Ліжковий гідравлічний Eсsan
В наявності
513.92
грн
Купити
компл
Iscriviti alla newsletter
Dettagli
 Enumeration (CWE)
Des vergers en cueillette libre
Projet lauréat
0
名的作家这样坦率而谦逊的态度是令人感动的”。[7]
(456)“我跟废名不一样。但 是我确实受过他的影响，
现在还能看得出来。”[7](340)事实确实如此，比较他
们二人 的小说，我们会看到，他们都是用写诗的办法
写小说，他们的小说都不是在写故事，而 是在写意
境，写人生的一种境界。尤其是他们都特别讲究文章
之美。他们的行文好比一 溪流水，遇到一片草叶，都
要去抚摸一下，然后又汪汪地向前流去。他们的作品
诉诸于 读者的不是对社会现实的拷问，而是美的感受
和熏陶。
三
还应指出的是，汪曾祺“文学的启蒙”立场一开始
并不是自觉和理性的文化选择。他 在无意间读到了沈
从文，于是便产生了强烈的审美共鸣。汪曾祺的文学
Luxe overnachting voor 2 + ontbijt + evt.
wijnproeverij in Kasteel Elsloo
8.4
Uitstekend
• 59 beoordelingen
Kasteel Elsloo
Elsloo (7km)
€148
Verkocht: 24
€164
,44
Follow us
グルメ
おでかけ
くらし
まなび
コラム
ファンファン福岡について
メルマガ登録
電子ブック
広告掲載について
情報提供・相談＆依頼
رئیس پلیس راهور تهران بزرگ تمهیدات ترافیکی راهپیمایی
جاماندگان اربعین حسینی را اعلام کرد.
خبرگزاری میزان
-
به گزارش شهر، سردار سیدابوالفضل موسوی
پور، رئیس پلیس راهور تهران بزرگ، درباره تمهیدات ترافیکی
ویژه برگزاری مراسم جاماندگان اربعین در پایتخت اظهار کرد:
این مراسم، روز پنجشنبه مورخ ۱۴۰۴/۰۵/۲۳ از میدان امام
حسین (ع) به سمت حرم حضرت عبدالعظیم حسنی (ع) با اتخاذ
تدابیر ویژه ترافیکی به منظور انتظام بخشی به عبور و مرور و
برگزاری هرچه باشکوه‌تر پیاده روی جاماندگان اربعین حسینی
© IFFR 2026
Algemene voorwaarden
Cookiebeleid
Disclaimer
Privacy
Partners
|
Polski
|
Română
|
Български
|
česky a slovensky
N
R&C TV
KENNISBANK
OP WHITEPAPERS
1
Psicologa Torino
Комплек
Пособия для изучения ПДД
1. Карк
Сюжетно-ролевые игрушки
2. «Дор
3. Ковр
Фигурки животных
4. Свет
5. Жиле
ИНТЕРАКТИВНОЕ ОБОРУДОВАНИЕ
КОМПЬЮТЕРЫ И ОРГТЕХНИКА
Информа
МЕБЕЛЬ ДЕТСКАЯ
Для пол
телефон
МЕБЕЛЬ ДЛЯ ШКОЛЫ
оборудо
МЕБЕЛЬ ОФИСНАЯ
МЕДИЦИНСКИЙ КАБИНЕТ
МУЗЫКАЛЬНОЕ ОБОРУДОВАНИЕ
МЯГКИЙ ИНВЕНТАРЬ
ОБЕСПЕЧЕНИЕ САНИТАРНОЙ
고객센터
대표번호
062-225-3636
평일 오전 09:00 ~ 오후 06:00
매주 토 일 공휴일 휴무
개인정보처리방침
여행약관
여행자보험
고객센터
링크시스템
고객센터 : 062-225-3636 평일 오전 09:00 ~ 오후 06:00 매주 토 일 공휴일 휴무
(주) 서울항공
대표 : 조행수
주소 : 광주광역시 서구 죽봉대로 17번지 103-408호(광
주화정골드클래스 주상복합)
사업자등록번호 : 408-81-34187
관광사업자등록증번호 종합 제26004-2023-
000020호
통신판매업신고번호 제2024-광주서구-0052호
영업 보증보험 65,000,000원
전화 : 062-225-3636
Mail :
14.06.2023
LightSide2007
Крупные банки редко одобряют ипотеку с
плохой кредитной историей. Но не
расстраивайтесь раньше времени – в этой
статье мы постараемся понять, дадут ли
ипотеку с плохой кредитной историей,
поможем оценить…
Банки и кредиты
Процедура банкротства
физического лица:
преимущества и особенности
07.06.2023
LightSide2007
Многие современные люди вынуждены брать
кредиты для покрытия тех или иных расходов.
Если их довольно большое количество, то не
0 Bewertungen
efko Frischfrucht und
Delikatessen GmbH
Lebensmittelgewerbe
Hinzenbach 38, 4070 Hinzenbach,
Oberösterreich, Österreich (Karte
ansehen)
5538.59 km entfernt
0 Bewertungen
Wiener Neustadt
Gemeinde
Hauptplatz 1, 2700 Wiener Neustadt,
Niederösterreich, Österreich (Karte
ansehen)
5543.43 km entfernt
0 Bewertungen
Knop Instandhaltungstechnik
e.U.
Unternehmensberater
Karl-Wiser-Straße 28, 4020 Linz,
☆ ☆ ☆ ☆
WORK REQUEST
A full, exact repeat of the entries above is required.

TASK RESPONSE
Ліжковий гідравлічний Eсsan
В наявності
513.92
грн
Купити
компл
Iscriviti alla newsletter
Dettagli
 Enumeration (CWE)
Des vergers en cueillette libre
Projet lauréat
0
名的作家这样坦率而谦逊的态度是令人感动的”。[7]
(456)“我跟废名不一样。但 是我确实受过他的影响，
现在还能看得出来。”[7](340)事实确实如此，比较他
们二人 的小说，我们会看到，他们都是用写诗的办法
写小说，他们的小说都不是在写故事，而 是在写意
境，写人生的一种境界。尤其是他们都特别讲究文章
之美。他们的行文好比一 溪流水，遇到一片草叶，都
要去抚摸一下，然后又汪汪地向前流去。他们的作品
诉诸于 读者的不是对社会现实的拷问，而是美的感受
和熏陶。
三
还应指出的是，汪曾祺“文学的启蒙”立场一开始
并不是自觉和理性的文化选择。他 在无意间读到了沈
从文，于是便产生了强烈的审美共鸣。汪曾祺的文学
Luxe overnachting voor 2 + ontbijt + evt.
wijnproeverij in Kasteel Elsloo
8.4
Uitstekend
• 59 beoordelingen
Kasteel Elsloo
Elsloo (7km)
€148
Verkocht: 24
€164
,44
Follow us
グルメ
おでかけ
くらし
まなび
コラム
ファンファン福岡について
メルマガ登録
電子ブック
広告掲載について
情報提供・相談＆依頼
رئیس پلیس راهور تهران بزرگ تمهیدات ترافیکی راهپیمایی
جاماندگان اربعین حسینی را اعلام کرد.
خبرگزاری میزان
-
به گزارش شهر، سردار سیدابوالفضل موسوی
پور، رئیس پلیس راهور تهران بزرگ، درباره تمهیدات ترافیکی
ویژه برگزاری مراسم جاماندگان اربعین در پایتخت اظهار کرد:
این مراسم، روز پنجشنبه مورخ ۱۴۰۴/۰۵/۲۳ از میدان امام
حسین (ع) به سمت حرم حضرت عبدالعظیم حسنی (ع) با اتخاذ
تدابیر ویژه ترافیکی به منظور انتظام بخشی به عبور و مرور و
برگزاری هرچه باشکوه‌تر پیاده روی جاماندگان اربعین حسینی
© IFFR 2026
Algemene voorwaarden
Cookiebeleid
Disclaimer
Privacy
Partners
|
Polski
|
Română
|
Български
|
česky a slovensky
N
R&C TV
KENNISBANK
OP WHITEPAPERS
1
Psicologa Torino
Комплек
Пособия для изучения ПДД
1. Карк
Сюжетно-ролевые игрушки
2. «Дор
3. Ковр
Фигурки животных
4. Свет
5. Жиле
ИНТЕРАКТИВНОЕ ОБОРУДОВАНИЕ
КОМПЬЮТЕРЫ И ОРГТЕХНИКА
Информа
МЕБЕЛЬ ДЕТСКАЯ
Для пол
телефон
МЕБЕЛЬ ДЛЯ ШКОЛЫ
оборудо
МЕБЕЛЬ ОФИСНАЯ
МЕДИЦИНСКИЙ КАБИНЕТ
МУЗЫКАЛЬНОЕ ОБОРУДОВАНИЕ
МЯГКИЙ ИНВЕНТАРЬ
ОБЕСПЕЧЕНИЕ САНИТАРНОЙ
고객센터
대표번호
062-225-3636
평일 오전 09:00 ~ 오후 06:00
매주 토 일 공휴일 휴무
개인정보처리방침
여행약관
여행자보험
고객센터
링크시스템
고객센터 : 062-225-3636 평일 오전 09:00 ~ 오후 06:00 매주 토 일 공휴일 휴무
(주) 서울항공
대표 : 조행수
주소 : 광주광역시 서구 죽봉대로 17번지 103-408호(광
주화정골드클래스 주상복합)
사업자등록번호 : 408-81-34187
관광사업자등록증번호 종합 제26004-2023-
000020호
통신판매업신고번호 제2024-광주서구-0052호
영업 보증보험 65,000,000원
전화 : 062-225-3636
Mail :
14.06.2023
LightSide2007
Крупные банки редко одобряют ипотеку с
плохой кредитной историей. Но не
расстраивайтесь раньше времени – в этой
статье мы постараемся понять, дадут ли
ипотеку с плохой кредитной историей,
поможем оценить…
Банки и кредиты
Процедура банкротства
физического лица:
преимущества и особенности
07.06.2023
LightSide2007
Многие современные люди вынуждены брать
кредиты для покрытия тех или иных расходов.
Если их довольно большое количество, то не
0 Bewertungen
efko Frischfrucht und
Delikatessen GmbH
Lebensmittelgewerbe
Hinzenbach 38, 4070 Hinzenbach,
Oberösterreich, Österreich (Karte
ansehen)
5538.59 km entfernt
0 Bewertungen
Wiener Neustadt
Gemeinde
Hauptplatz 1, 2700 Wiener Neustadt,
Niederösterreich, Österreich (Karte
ansehen)
5543.43 km entfernt
0 Bewertungen
Knop Instandhaltungstechnik
e.U.
Unternehmensberater
Karl-Wiser-Straße 28, 4020 Linz,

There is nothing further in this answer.